Trust is very immediate in the ventures that are all about building a community. Members trust that the person who seems to be a 14-year-old girl is a 14-year-old girl.

Trust is essential in monetary transactions and technologies for ensuring that kind of trust are well established. But when a Web 2.0 business embodies its own economy, as Second Life does, it needs some sort of gold standard to justify trust in its currency and business transactions. Business transactions, whether carried out in Eurobucks or Second Life's Lindner Dollars, live in a less trusting, more Gesellschaft world.
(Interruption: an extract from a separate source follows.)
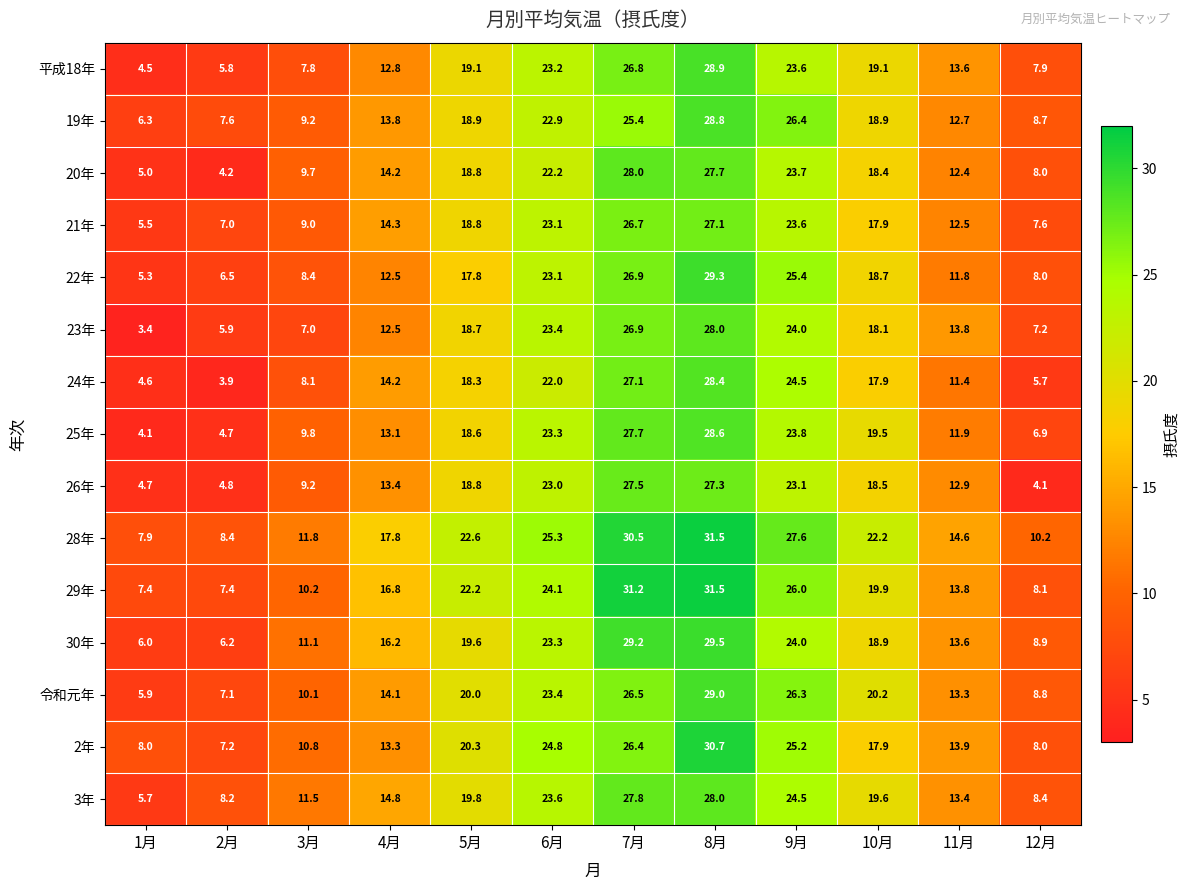

How many series are shown in this chart?

15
Highly focused online communities like Daily Kos, the biggest political site on the Web, are more like the Gemeinschaft model. Trust among members comes more readily, and conversations assume many shared values. Businesses, like Reuters, are opening in Second Life, but they are having to learn how to behave. Early on, they could get away with cute cartoon avatars, but now they have to adapt to the prevailing mores: Advertising and commercial self-promotion are accepted, but only if done in a way that reflects the standards and style of the community.

In probably all Web 2.0 businesses, but especially in media-centric ones, recommendations are a means of adding a layer of value to the interactions. Celebrity playlists, Amazon customer reviews, and eBay's rating of sellers are different kinds of recommendation systems. But note how they differ: One provides a list of product recommendations from a presumably trusted source, one provides many random richly detailed reviews of one product, and the third accumulates random ratings to produce a score.

What about reviewers of reviewers? An article posted on Digg can accumulate a lot of "diggs" (recommendations), which just means that it's popular, not that it's accurate. But Digg also lets recommenders recommend recommenders. Does this layering of one recommendation system on top of another cause something better than any of the individuals' opinions to emerge?

In part because of the value of others' opinions, social connectivity itself can have value. LinkedIn is a business social bookmarking service that lets you tie into the contacts of your contacts. One of the benefits of this, apparently, is the ability to see a potential sales prospect in a social context, providing a richer picture of a person you've only met online.

For true Gemeinschaft models, enabling trust may be no more than a matter of keeping people out who aren't on the same page through trollrating and unrecommending, and in extreme cases, outright banning.